Palo Alto Networks acquired CyberArk for $25 billion. Google acquired Wiz for $32 billion. CrowdStrike acquired SGNL for $740 million. CyberArk acquired Venafi for $1.54 billion. Delinea acquired StrongDM. NHI startups raised over $400 million in 2025 alone.
These aren’t security acquisitions. They’re infrastructure acquisitions. Platform vendors are buying identity capabilities because identity is the control plane for the workforce of the future – the layer that governs what every human, every agent, and every sub-agent can do.
The pricing model is shifting to match. Seat-based pricing – designed for human headcounts – dropped from 21% to 15% market share in 12 months. Consumption-based pricing surged. You can’t price identity per seat when each seat generates 17 agents and those agents generate agents of their own.
What This Means
The 70% failure rate and 80% C-suite dissatisfaction aren’t because the products are bad. They’re because the products were designed for a world where identity meant “manage human access.” That world is over.

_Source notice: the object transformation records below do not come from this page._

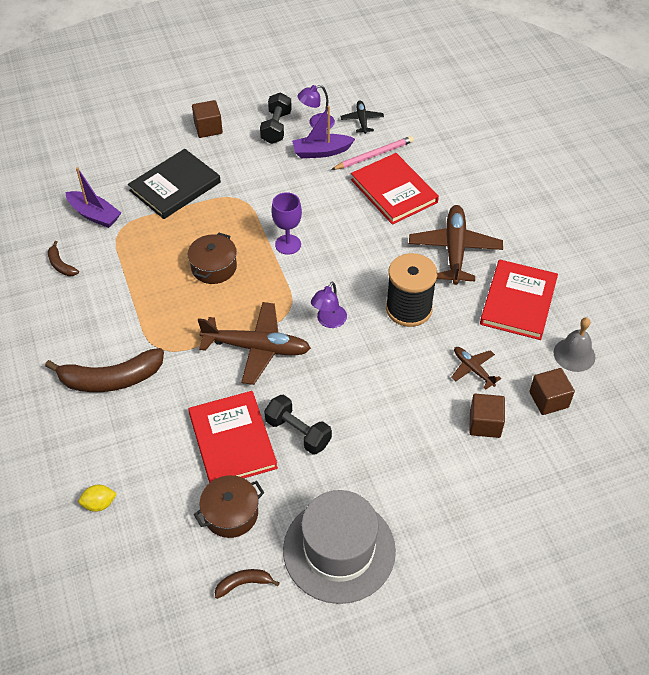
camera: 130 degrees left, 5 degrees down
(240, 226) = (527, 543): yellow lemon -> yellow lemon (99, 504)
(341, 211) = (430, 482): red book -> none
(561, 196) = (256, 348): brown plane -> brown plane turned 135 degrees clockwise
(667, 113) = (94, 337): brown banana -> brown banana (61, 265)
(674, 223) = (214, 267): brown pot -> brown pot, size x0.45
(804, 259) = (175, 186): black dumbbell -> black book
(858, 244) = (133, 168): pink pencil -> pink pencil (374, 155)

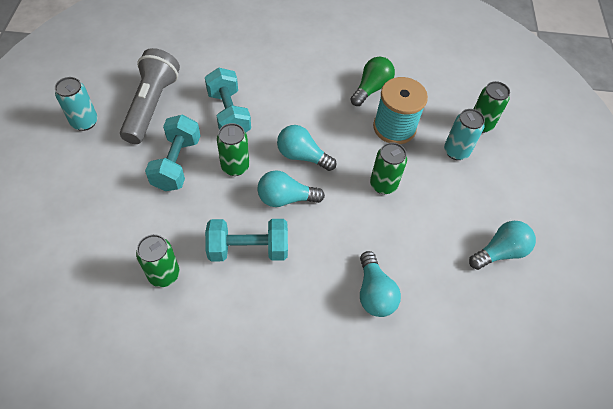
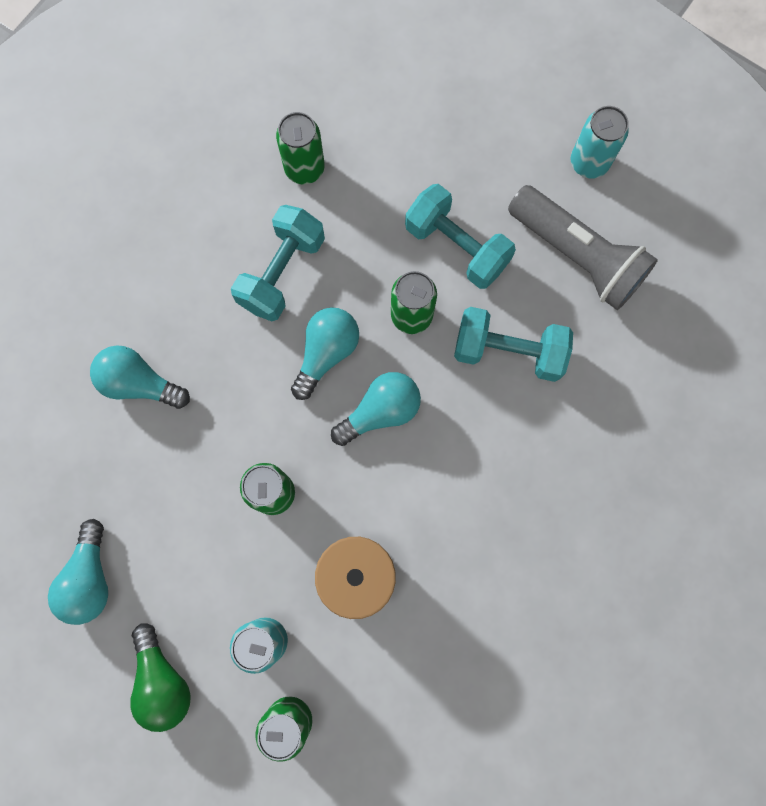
camera: 125 degrees right, 20 degrees up
(371, 88) = (449, 591): green light bulb -> green light bulb (163, 681)

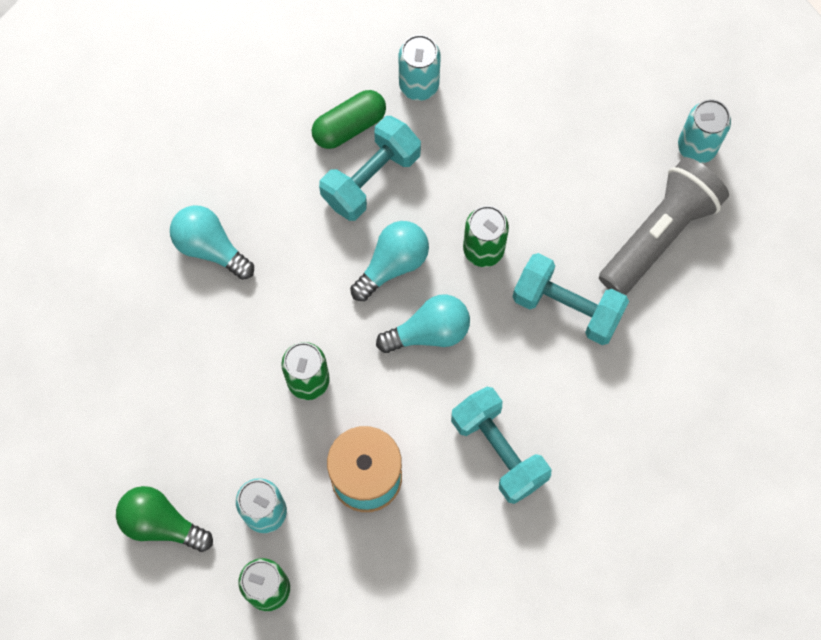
camera: 15 degrees right, 5 degrees down
(90, 578) = (118, 413): turquoise light bulb -> none
(163, 681) = (161, 523): green light bulb -> green light bulb turned 120 degrees clockwise
(247, 226) = (349, 126): none -> green capsule
(304, 169) = (419, 85): green can -> turquoise can
(456, 247) = (545, 195): turquoise dumbbell -> turquoise dumbbell (499, 450)
(577, 256) = (659, 234): grey flashlight -> grey flashlight turned 105 degrees counterclockwise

Every human in your organization is becoming a node in a delegation graph. They authorize agents. Those agents authorize sub-agents. Those sub-agents access systems, spawn tasks, cross boundaries, and make decisions – all carrying some version of the original human’s authority, all at machine speed, most of them invisible to the human who started the chain.
If your identity infrastructure can’t operate constantly – agents will outrun your governance.
If it isn’t omnipresent – agents will operate in spaces your identity system can’t see.
If it isn’t adaptable – the next wave of agents will break your architecture.
We couldn’t manage identity for 10,000 humans with quarterly reviews and static roles. We are now being asked to manage those same humans and the growing army of AI agents acting on their behalf – agents that move at machine speed, reproduce by delegation, and operate everywhere simultaneously.
The identity infrastructure that survives this era will be constant, omnipresent, and adaptable. Everything else is a tool pretending to be infrastructure – and the agents have already outgrown it.